# Registering a new hybrid cross.



## John M (Sep 18, 2016)

Can anyone tell me how I register a new hybrid cross, online? Is there a particular webpage at the RHS site? I can't check, my computer is so old, it has a lot of difficulty opening most webpages; so, searching would take hours. However, if I had the specific URL, I can go straight to that page and do the registration. Thanks.


----------



## Ryan Young (Sep 19, 2016)

Hi John, https://www.rhs.org.uk/plants/plantsmanship/plant-registration/orchid-hybrid-registration


----------



## John M (Sep 19, 2016)

Thanks very much, Ryan!
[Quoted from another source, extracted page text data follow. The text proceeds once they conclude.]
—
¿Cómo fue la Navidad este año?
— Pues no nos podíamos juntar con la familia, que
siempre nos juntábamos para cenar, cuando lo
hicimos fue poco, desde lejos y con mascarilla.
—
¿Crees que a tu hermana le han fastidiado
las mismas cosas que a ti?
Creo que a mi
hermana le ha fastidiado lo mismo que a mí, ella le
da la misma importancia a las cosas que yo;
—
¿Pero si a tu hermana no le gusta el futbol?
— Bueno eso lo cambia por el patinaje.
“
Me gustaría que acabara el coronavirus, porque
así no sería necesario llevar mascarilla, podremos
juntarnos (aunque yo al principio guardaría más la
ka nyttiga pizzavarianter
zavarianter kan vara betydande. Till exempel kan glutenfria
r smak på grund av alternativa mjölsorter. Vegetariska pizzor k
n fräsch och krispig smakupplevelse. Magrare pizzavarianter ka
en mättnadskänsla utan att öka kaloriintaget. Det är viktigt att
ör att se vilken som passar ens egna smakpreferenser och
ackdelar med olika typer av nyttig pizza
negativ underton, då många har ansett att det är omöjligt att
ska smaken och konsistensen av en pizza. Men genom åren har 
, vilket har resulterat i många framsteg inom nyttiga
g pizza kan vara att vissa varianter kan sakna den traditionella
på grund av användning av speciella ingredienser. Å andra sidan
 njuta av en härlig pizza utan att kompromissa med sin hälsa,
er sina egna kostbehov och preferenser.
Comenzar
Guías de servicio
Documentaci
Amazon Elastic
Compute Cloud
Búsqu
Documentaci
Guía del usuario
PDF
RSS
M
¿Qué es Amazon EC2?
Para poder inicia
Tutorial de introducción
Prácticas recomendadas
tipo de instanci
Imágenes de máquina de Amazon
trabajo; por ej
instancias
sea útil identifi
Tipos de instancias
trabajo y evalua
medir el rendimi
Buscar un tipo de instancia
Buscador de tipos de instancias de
I got the page to open and I've downloaded the form.


----------



## NYEric (Sep 19, 2016)

Whatcha got??


----------



## Redtwist (Sep 19, 2016)

I can only dream about one day creating and registering a hybrid, but out of interest what are the 'rules' for doing it? I assume it must be previously untried/registered, but can it only be officially recognised once grown to flowering, or can things be registered once a batch of viable seedlings are established?


----------



## NYEric (Sep 19, 2016)

Yes, you can register unbloomed seedlings. I have some very nice sanderianum album seedlings for you. Only $500 each. :evil: 
No, you have to have made the cross (or gotten permission from the hybridizer) and post a bloom photo.


----------



## Redtwist (Sep 19, 2016)

NYEric said:


> Yes, you can register unbloomed seedlings. I have some very nice sanderianum album seedlings for you. Only $500 each. :evil:
> No, you have to have made the cross (or gotten permission from the hybridizer) and post a bloom photo.



Ok, thanks.
I'll take the whole tray of sandys, plus a unicorn. oke:


----------



## John M (Sep 20, 2016)

NYEric said:


> Whatcha got??



Just sent my registration forms in today. 'Looking forward to posting photos and related information once I get confirmation back that my registration has been accepted.


----------



## John M (Sep 20, 2016)

Redtwist said:


> I can only dream about one day creating and registering a hybrid, but out of interest what are the 'rules' for doing it? I assume it must be previously untried/registered, but can it only be officially recognised once grown to flowering, or can things be registered once a batch of viable seedlings are established?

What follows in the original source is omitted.